**RECORDED INFORMATION**
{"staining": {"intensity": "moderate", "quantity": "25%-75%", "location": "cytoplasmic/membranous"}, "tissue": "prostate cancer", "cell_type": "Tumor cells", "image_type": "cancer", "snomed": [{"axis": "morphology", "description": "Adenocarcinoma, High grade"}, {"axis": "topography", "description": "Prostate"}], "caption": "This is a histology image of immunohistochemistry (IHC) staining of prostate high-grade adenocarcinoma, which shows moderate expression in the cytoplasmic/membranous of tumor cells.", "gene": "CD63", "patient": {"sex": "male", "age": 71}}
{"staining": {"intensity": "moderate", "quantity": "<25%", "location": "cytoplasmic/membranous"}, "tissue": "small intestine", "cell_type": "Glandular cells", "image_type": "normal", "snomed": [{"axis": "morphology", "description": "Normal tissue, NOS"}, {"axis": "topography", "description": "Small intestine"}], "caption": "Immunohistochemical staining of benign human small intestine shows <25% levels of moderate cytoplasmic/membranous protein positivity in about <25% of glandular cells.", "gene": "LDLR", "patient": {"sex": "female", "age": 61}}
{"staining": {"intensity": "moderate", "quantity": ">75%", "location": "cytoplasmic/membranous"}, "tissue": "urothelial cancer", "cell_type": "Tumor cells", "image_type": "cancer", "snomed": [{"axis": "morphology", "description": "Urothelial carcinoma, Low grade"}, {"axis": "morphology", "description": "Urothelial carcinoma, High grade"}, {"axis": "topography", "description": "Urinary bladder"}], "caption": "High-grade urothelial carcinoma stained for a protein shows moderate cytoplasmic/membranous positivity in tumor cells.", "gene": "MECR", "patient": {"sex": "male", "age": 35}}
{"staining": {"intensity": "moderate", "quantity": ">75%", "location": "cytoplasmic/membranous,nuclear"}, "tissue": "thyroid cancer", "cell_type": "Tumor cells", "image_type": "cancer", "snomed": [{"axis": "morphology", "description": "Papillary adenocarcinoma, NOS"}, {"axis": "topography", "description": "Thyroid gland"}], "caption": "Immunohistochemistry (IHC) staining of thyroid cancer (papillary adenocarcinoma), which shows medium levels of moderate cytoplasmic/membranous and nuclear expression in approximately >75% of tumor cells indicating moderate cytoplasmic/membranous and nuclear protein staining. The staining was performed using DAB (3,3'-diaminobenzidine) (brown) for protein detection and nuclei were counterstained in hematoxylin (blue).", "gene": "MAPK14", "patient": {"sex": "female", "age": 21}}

**PROBLEM TO SOLVE**
An exact transcription of the lines from the start of the listing through the line bearing "staining of benign" is the whole answer.

**ANSWER BELOW**
{"staining": {"intensity": "moderate", "quantity": "25%-75%", "location": "cytoplasmic/membranous"}, "tissue": "prostate cancer", "cell_type": "Tumor cells", "image_type": "cancer", "snomed": [{"axis": "morphology", "description": "Adenocarcinoma, High grade"}, {"axis": "topography", "description": "Prostate"}], "caption": "This is a histology image of immunohistochemistry (IHC) staining of prostate high-grade adenocarcinoma, which shows moderate expression in the cytoplasmic/membranous of tumor cells.", "gene": "CD63", "patient": {"sex": "male", "age": 71}}
{"staining": {"intensity": "moderate", "quantity": "<25%", "location": "cytoplasmic/membranous"}, "tissue": "small intestine", "cell_type": "Glandular cells", "image_type": "normal", "snomed": [{"axis": "morphology", "description": "Normal tissue, NOS"}, {"axis": "topography", "description": "Small intestine"}], "caption": "Immunohistochemical staining of benign human small intestine shows <25% levels of moderate cytoplasmic/membranous protein positivity in about <25% of glandular cells.", "gene": "LDLR", "patient": {"sex": "female", "age": 61}}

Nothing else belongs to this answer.